Remembering Amy Kass

The website for What So Proudly We Hail has compiled several tributes to Amy Kass, who died Wednesday. Joining those from Bill Kristol and Gertrude Himmelfarb are thoughts from Robert P. George and William Schambra.

At National Review, Yuval Levin remembers who he calls “the best teacher I ever saw in action.” Here’s an excerpt:

Amy Kass, who died yesterday after a long and courageous struggle with cancer, was without a doubt the best teacher I ever saw in action. What she did so masterfully was, in a sense, simple: She would throw a great work of fiction in front of a group of eager, overconfident students, invite them to open it up and turn it over and over together, and then gradually help them discover that it had actually opened them instead. What resulted were some of the most remarkable conversations I’ve ever witnessed—not just among students at the University of Chicago, where she taught for decades, but also among the reading groups of (even more overconfident) adult Washingtonians she led occasionally at the Hudson Institute, where she worked for the last decade of her life. 
Amy’s teaching and writing were driven by the conviction that the stories we tell shape our souls and bind us together, and by the worry that we too often now fail to take care about how our souls are shaped and how (or whether at all) we are bound together in community. She tried to help her students realize that what they longed for—intellectually, spiritually, even romantically—but too often felt they were denied by modern life was only denied to them as long as they failed to really understand their longings. They could come to better understand them through the study of great works of literature.  

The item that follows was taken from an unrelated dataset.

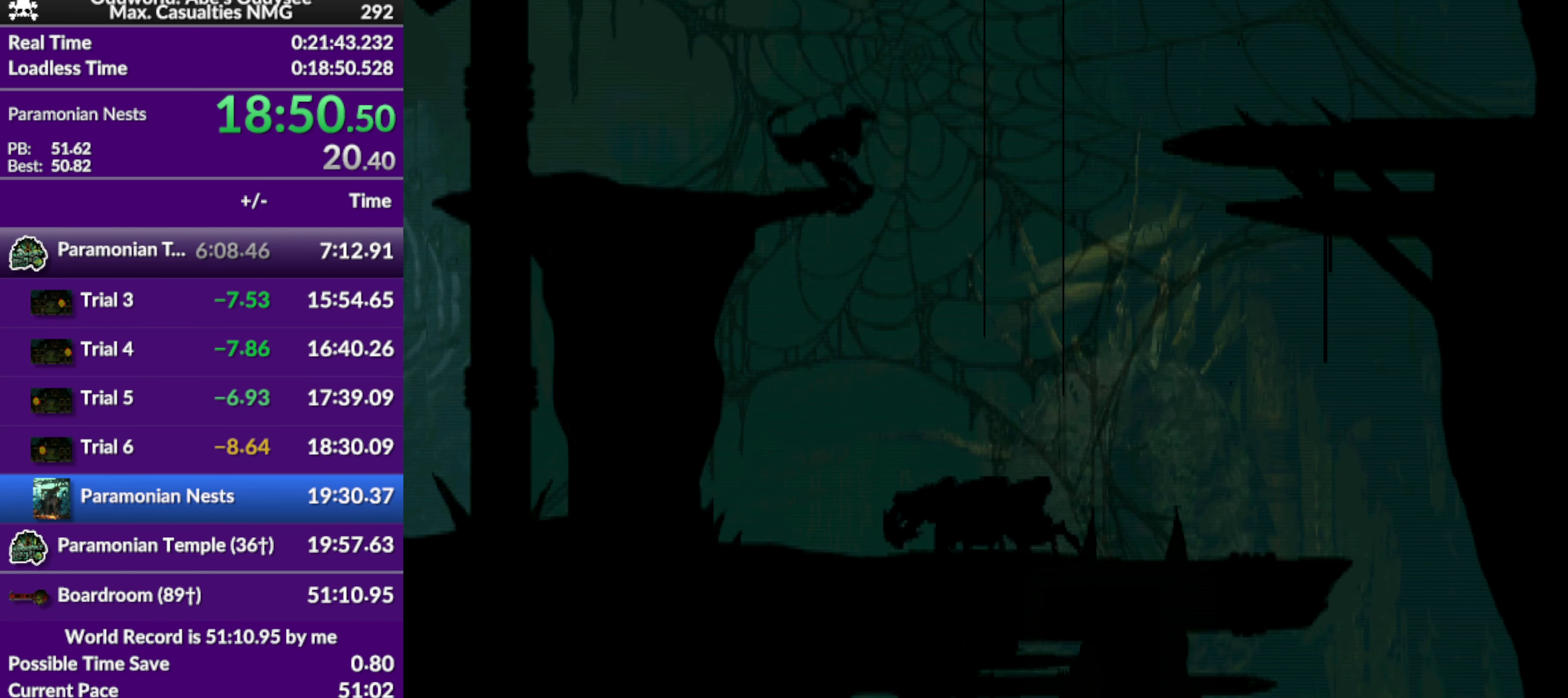
{"buttons": ["R1", "DPAD_RIGHT"], "left_stick": "center", "events": [[300, "DPAD_LEFT", "up"], [400, "R1", "down"], [467, "DPAD_RIGHT", "down"]]}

You can find all the tributes here.

Update: Gary Schmitt and Karlyn Bowman share their thoughts over at the American Enterprise Institute. Here’s an excerpt from Schmitt:

Leon’s and Amy’s reputation as seminar teachers, of course, was well known among their former students and colleagues.  But, as the saying goes, one had to see it to believe it.
Perhaps the first time I truly saw them in action was at a conference the Citizenship Program held at Montpelier, the home of James Madison, with a wide variety of professional development programs for high school civic teachers. Over a lunch, Leon and Amy led the group through a discussion of the fictional short story, “The Man without a Country,” by Edward Everett Hale, showing in practice how, when properly led, such a seminar could raise for students understandable but still profound questions about citizenship and attachment to one’s country.
Particularly striking was their capacity to so smoothly but quickly get even the most skeptical of the educators around the table to fully engage, put forward their ideas about the story, and then watch their excitement grow as new insights about what they had recently read popped into their heads. But, like the great teachers they were, Amy and Leon did not let the discussion become a free-for-all. Subtly, with a sure hand, they guided the participants down the most productive paths by asking the right questions and by picking out the substantive points to be pursued from comments that, at first blush, were less than insightful.  In the end, not only had the conference participants been fed lunch. They also had been nourished in a fashion they almost certainly had not anticipated.